El Gobierno español y la Generalitat catalana se tomaron muchísimo trabajo para celebrar una reunión vacía y envasada al vacío. El objetivo: nadear. La cuestión era, esencialmente, no molestar al otro. El comunicado supuestamente informativo sobre la reunión entre Sánchez y Torra exhibe (como diría Barthes) el grado cero de la escritura. Una fina artesanía de la insignificancia. Parece redactado por el Sombrerero Loco: estamos de acuerdo en que no estamos de acuerdo y seguiremos hablando en el esfuerzo de no quedarnos callados. Comenzamos por el principio y cuando terminamos de conversar, nos callamos.

En realidad es un fraude. Y un fraude (eso sí, civilizado y dialogante) que solo puede tener continuidad en otra reunión fraudulenta. Porque, por supuesto, ni siquiera se ha llegado a establecer ningún mecanismo de negociación formal entre ambas instituciones. Por una razón fundamental: no hay nada negociable. Pedro Sánchez no puede negociar la independencia de Cataluña. Es más: no puede negociar, desde su debilidad política y parlamentaria, la convocatoria de un referéndum, cuya constitucionalidad sería harto dudosa. Y el Gobierno catalán no quiere otra cosa. El Gobierno catalán vive instalado en una pulsión independentista básicamente retórica, que es lo que queda del procesismo. En realidad el procesismo (como han apuntado Guillem Martínez y otros) es en esencia una neolengua propagandística: una imaginativa maniobra de distracción para seguir controlando las instituciones catalanas, sus presupuestos y sus millares de cargos.
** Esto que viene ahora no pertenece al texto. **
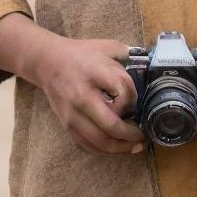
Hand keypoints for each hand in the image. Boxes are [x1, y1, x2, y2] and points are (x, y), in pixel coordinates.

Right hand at [35, 37, 145, 155]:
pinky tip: (115, 146)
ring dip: (119, 147)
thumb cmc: (81, 54)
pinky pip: (86, 144)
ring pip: (98, 140)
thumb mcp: (106, 46)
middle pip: (110, 124)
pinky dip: (104, 150)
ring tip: (134, 146)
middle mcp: (82, 95)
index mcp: (94, 72)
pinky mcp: (66, 123)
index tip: (138, 101)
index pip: (121, 89)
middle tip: (142, 136)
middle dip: (130, 134)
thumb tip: (149, 67)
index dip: (133, 98)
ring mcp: (72, 112)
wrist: (47, 62)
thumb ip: (128, 55)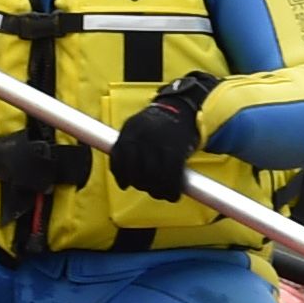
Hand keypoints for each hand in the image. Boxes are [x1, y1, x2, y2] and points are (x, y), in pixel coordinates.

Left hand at [106, 75, 213, 200]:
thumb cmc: (160, 123)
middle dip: (140, 184)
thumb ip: (129, 145)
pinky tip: (173, 195)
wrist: (185, 107)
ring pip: (152, 177)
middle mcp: (142, 136)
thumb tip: (121, 175)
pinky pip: (171, 176)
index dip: (120, 175)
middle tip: (147, 188)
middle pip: (135, 170)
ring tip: (159, 193)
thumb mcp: (139, 126)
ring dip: (156, 191)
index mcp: (130, 129)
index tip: (124, 186)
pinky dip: (172, 190)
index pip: (118, 157)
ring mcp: (159, 143)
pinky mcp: (176, 150)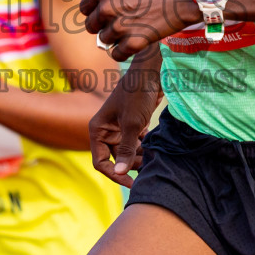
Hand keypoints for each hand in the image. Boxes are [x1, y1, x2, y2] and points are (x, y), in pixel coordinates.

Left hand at [78, 0, 198, 61]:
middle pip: (92, 26)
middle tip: (125, 17)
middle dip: (104, 24)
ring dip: (115, 37)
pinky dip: (123, 51)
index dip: (97, 9)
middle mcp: (108, 8)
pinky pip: (116, 54)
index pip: (84, 9)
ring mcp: (121, 27)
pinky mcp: (134, 43)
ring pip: (104, 40)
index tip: (114, 6)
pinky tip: (135, 39)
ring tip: (132, 26)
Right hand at [88, 60, 161, 187]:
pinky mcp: (133, 124)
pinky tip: (156, 149)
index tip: (132, 183)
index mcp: (97, 129)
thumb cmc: (137, 94)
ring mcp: (120, 128)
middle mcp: (106, 130)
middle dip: (130, 166)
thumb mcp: (132, 124)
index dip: (114, 175)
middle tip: (148, 169)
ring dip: (139, 158)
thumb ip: (126, 150)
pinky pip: (137, 143)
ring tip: (154, 159)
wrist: (152, 71)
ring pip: (127, 152)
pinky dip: (145, 148)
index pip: (100, 162)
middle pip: (115, 159)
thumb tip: (120, 174)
Ese magma independentista tiene toda su justificación en un conjunto de mentiras, falsedades y suposiciones tramposas empapadas en una sentimentalidad interminable, en un doliente narcisismo, en una épica portátil que te llevas como la fiambrera para pasar las tardes y los domingos. En esas circunstancias no puedes intentar nada, porque la realidad te desmentiría de inmediato.

Así que Torra y los suyos (si está más o menos claro quiénes son los de Torra) no se mueven, no proponen absolutamente nada, no ofrecen alguna contraoferta a los que llaman herederos del franquismo. En 72 horas el president volverá a soltar alguna enormidad, alguna idiotez grave, imprudente, quizás insultante. Y que lo registren: el no ha firmado ningún papel que le comprometa a no comportarte como un sonriente energúmeno.
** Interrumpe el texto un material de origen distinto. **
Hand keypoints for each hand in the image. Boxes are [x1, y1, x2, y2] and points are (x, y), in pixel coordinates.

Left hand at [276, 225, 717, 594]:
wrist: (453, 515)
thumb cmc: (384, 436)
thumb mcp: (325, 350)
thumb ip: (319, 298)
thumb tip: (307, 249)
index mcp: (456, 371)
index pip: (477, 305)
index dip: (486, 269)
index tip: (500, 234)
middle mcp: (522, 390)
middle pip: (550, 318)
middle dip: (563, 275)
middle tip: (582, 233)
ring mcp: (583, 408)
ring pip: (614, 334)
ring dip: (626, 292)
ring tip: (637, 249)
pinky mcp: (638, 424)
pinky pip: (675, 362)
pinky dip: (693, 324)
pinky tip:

El Gobierno socialista sí se empeñó en esbozar algunos gestos para demostrar su buen corazón catalanista. Ponerle el nombre de Josep Tarradellas al aeropuerto de Barcelona, porque ha quedado establecido que en ningún lugar se honra mejor a un estadista que en una terminal aeroportuaria: cada viajero que llegue podrá repetir Ja soc aquí. Anular el juicio a Lluís Companys, ya que es deber de un Gobierno democrático la anulación de la sentencia emitida por un tribunal militar sumarísimo amañado por una dictadura. Sin duda dialogar es preferible a la cínica histeria de la derecha una, grande y libre. Pero dialogar para patentizar que nadie se moverá de su sitio resulta, sin duda, más preocupante. Y asumir las responsabilidades políticas y las ilegalidades criminales de la dictadura franquista como algo que incumba al Estado democrático produce grima.